Сентябрь холодный бушевал,
С деревьев ржавый лист валился,
День потухающий дымился,
Сходила ночь, туман вставал.
стр. 231

Осени, стуже, ночи , туману вдруг дается обратный ход: «но чья-то песнь вдруг раздалась», и эта песня победила и осень, и холод, и мрак. Ржавая листва- и та

зазеленела. Чудесная сила песни, власть человеческого духа. Какой удивительный обратный ход в одном из наиболее кровно жизненных и скорбных стихотворений - «Весь день она лежала в забытьи». Неотвратимое умирание любимой... И в то же время:

Лил теплый летний дождь - его струи
По листьям весело звучали...
«О как все это я любила!»
Стр. 334

Звуковая мелодия в лирике Тютчева далеко не однообразна, в ней немало аккордов и радостных и могучих:

Как весел грохот летних бурь...
стр. 181

Сомкнутый, сжатый четырехстопный ямб, полный радостного движения, включающий в себя трепет целого леса. «...Взметая», «совещаясь», «крутясь» - деепричастия, совмещающие и сгущающие действие и признак. Сильные эпитеты, напряженные глаголы. Преобладает радостное и шумное. Потом:

И сквозь внезапную тревогу
Немолчно слышен птичий свист...

Не только «Весенняя гроза» (1828), не только «Летний вечер», но и «Обвеян вещею дремотой» (1850) и «Я встретил вас...» (1870) пронизаны сильными, радостными чувствами.

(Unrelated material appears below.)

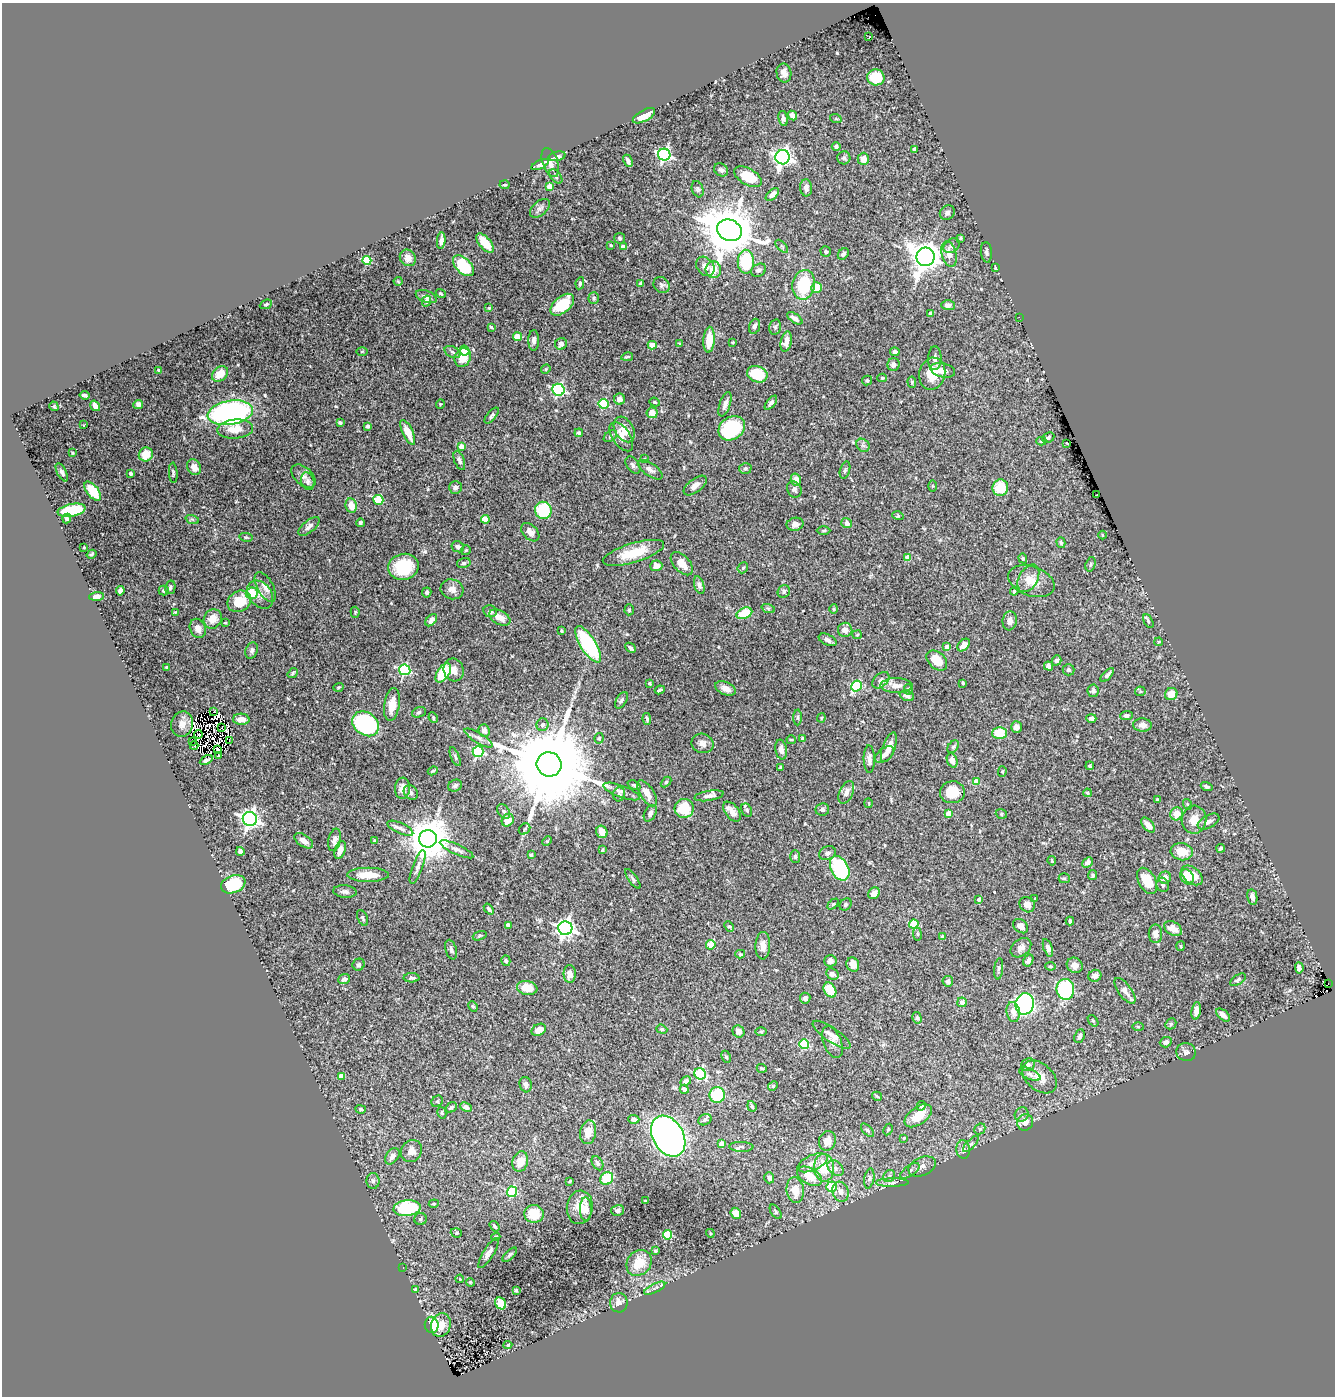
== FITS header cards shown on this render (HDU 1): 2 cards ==
NAXIS1  =                 1333
NAXIS2  =                 1394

В смысле лирической собранности, движения, выразительности звука третье из названных мною стихотворений особенно заслуживает внимания:

Обве ян ве щею др емотой
Полуразде тый лес грустит...
Из ле тних ли стьев разве сотый,
Блестя осенней позолотой,
Еще на ветке шелестит.
стр. 171

Пятистишие образует строфу, в которой три женские созвучия с рифмовкой и перекрестной и смежной создают звонко-ударный, четкий и крепкий звуковой рисунок. В звукозаписи заключительного глагола до рифмы собраны воедино доминирующие созвучия всей строфы. Мужская рифма, глубокая и созвучная женской. Громоздкие женские рифмы второй строфы несут в себе тяжелую ветхость осени. Но убыстрение - пиррихий в начале последней строки, собранной, двухсоставной, полный силы эпитет, из него вырвавшийся глагол:

Молниевидный брызнет луч.

Примиренные, ясные звуки третьей, заключительной строфы особенно ясно показывают, что картина природы в лирике Тютчева, при всей несомненной видимости и точности взятых из природы деталей, все же не зарисовка с натуры, а выражение мысли, выражение чувства. Стиль этой лирики и определяется тем, как поэтическая идея воплощается выразительно и полно в реальные образы природы, в ситуации любовных и дружеских отношений.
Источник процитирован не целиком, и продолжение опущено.